If 1.4 Million Homes Are Missing, Has Anyone Checked Berlin’s “Temporary” Sublets?
A new study says Germany is short 1.4 million apartments. Berlin responded by insisting the apartments exist spiritually, in your heart, and inside one guy’s living room behind a curtain.
Housing Despair Correspondent
Germany is reportedly short 1.4 million apartments, according to a study. That’s a big number—so big it can’t even fit into a Berlin elevator that’s been “temporarily” out of order since the Obama administration.
But don’t worry: Berlin has already found a solution, and by “solution,” I mean it has redefined the word “apartment” until the shortage becomes a vibe.
Berlin’s housing market: now 40% real estate, 60% improv theater
In other cities, an apartment is a place where you live.
In Berlin, an apartment is:
- A room divided into three rooms by a wardrobe and a morally questionable curtain
- A “studio” that turns out to be the kitchen, because you’re “creative”
- A “sunny Altbau” where the sun is conceptual and the building is mostly sorrow
- A sublet “for two months” that becomes a six-year relationship with someone else’s IKEA bed
If Germany is missing 1.4 million apartments, Berlin is missing 1.4 million definitions.
Wedding: where scarcity becomes community (and community becomes a landlord’s brand)
In Wedding, the shortage isn’t a statistic—it’s a lifestyle choice marketed as “authentic.”
Every week, I watch a new arrival step off the U-Bahn with the optimism of a golden retriever and the housing plan of a Victorian orphan:
- “I’ll just find something when I get there.”
- “I can do temporary.”
- “I’m open to co-living.”
- “I don’t need a door.”
- “Is the hallway heated?”
They call it “flexibility.” I call it sleeping in a stranger’s home office while pretending it’s a networking opportunity.

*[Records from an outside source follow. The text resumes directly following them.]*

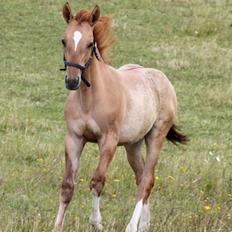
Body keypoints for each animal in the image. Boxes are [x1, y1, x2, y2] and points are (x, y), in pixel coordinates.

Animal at [54, 3, 187, 232]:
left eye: (90, 43)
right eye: (64, 40)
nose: (72, 80)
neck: (90, 99)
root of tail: (162, 78)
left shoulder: (108, 140)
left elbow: (97, 180)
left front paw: (96, 222)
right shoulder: (74, 138)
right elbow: (67, 186)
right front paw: (56, 226)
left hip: (156, 136)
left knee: (147, 181)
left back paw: (132, 226)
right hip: (132, 145)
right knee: (140, 177)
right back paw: (144, 225)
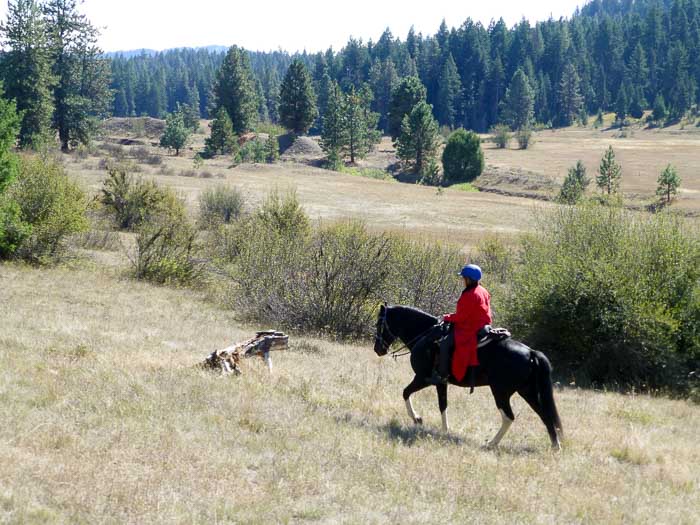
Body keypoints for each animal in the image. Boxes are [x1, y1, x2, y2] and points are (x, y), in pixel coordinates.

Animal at [372, 302, 564, 446]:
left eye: (379, 324)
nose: (377, 349)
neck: (426, 335)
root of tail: (531, 353)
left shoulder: (423, 378)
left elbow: (406, 392)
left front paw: (417, 418)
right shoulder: (440, 383)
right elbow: (443, 405)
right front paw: (444, 431)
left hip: (501, 393)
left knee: (509, 417)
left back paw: (491, 443)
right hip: (527, 392)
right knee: (545, 415)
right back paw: (555, 446)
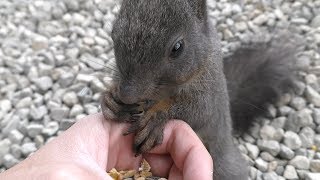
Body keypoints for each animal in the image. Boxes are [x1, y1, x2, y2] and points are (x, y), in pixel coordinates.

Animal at [100, 0, 298, 179]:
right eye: (113, 33)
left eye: (177, 48)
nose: (127, 95)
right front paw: (110, 101)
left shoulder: (209, 89)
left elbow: (198, 111)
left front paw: (155, 119)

The modern Berlin apartment viewing: humiliation with a coat rack
A viewing in Berlin is not an appointment. It’s a mass audition.

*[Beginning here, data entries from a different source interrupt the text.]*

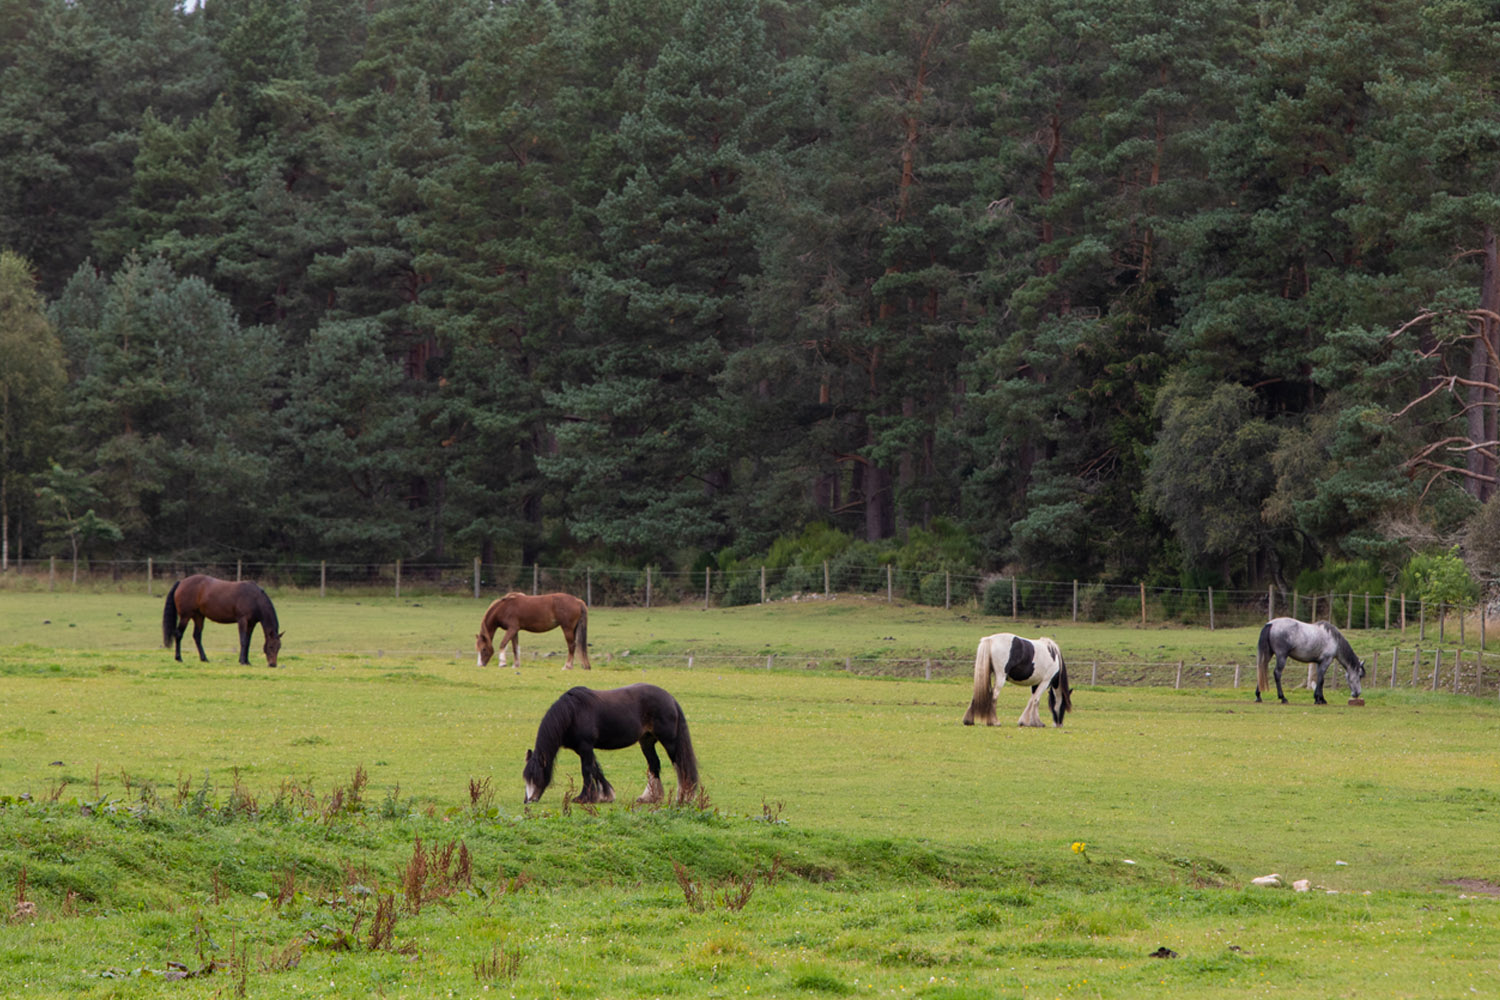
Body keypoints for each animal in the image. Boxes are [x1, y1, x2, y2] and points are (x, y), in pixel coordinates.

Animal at [522, 683, 696, 809]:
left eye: (537, 777)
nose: (529, 800)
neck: (572, 713)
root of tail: (670, 698)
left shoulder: (585, 747)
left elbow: (586, 770)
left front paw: (583, 798)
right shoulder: (583, 749)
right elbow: (595, 769)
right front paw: (606, 795)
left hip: (670, 742)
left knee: (680, 767)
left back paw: (683, 797)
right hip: (646, 742)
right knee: (654, 764)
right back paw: (649, 797)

You don’t “see” the apartment. You compete for it. You bring documents like you’re trying to adopt a child, except the child is a damp one-bedroom with a shower that faces the stove like it’s proud of its crimes.
You show up with:
- Proof of income
- Proof of existence
- A letter from your therapist confirming you can handle mold
- A personal essay titled “Why I Deserve Walls”
And the landlord—sorry, the “property curator”—looks you dead in the eyes and says, “We’re looking for someone quiet.”
Meaning: someone who won’t complain when the ceiling starts participating in their life.
Startup math: 1.4 million apartments missing, but 12 million “solutions” funded
The study says we’re short homes. Berlin’s startup scene heard: “We’re short an app.”
Expect the following products to launch by next Tuesday:
- MietR: Uber, but for couches
- WallShare: rent half a wall for €600 warm
- SchufaGPT: an AI that generates rejection emails with “empathy”
- Tinder, but for landlords: swipe right on income, swipe left on personality
Each founder will announce they’re “disrupting housing” while living in a loft their parents bought in 2009 for the price of a used bicycle.
Berlin’s official plan: build nothing, blame everyone, host a panel
To address the shortage, Berlin will now:
- Announce a “housing initiative” with a logo and no housing
- Hold a citizen participation workshop where residents are told their needs are “valid” and then ignored
- Promise faster permitting while actively inventing new permits
- Commission a follow-up study to confirm that yes, the apartments are still missing
Somewhere in the Senate, a person is currently drafting a press release explaining that housing is complicated, which is political code for “Please stop noticing.”
The real shortage: dignity per square meter
Germany is missing 1.4 million apartments. Berlin is missing the last remaining supply of shame.
Because nothing says “world-class capital” like a city where adults with jobs are grateful for the privilege of paying €900 to store their body in a converted pantry—while being told it’s fine because there’s a plant and the plant has “good energy.”
Maybe the apartments aren’t missing.
Maybe they’re just being used as short-term “investment vehicles” for people who visit twice a year and call it culture.
Either way, Berlin’s message is clear: If you want a home, lower your expectations until they fit in a carry-on suitcase.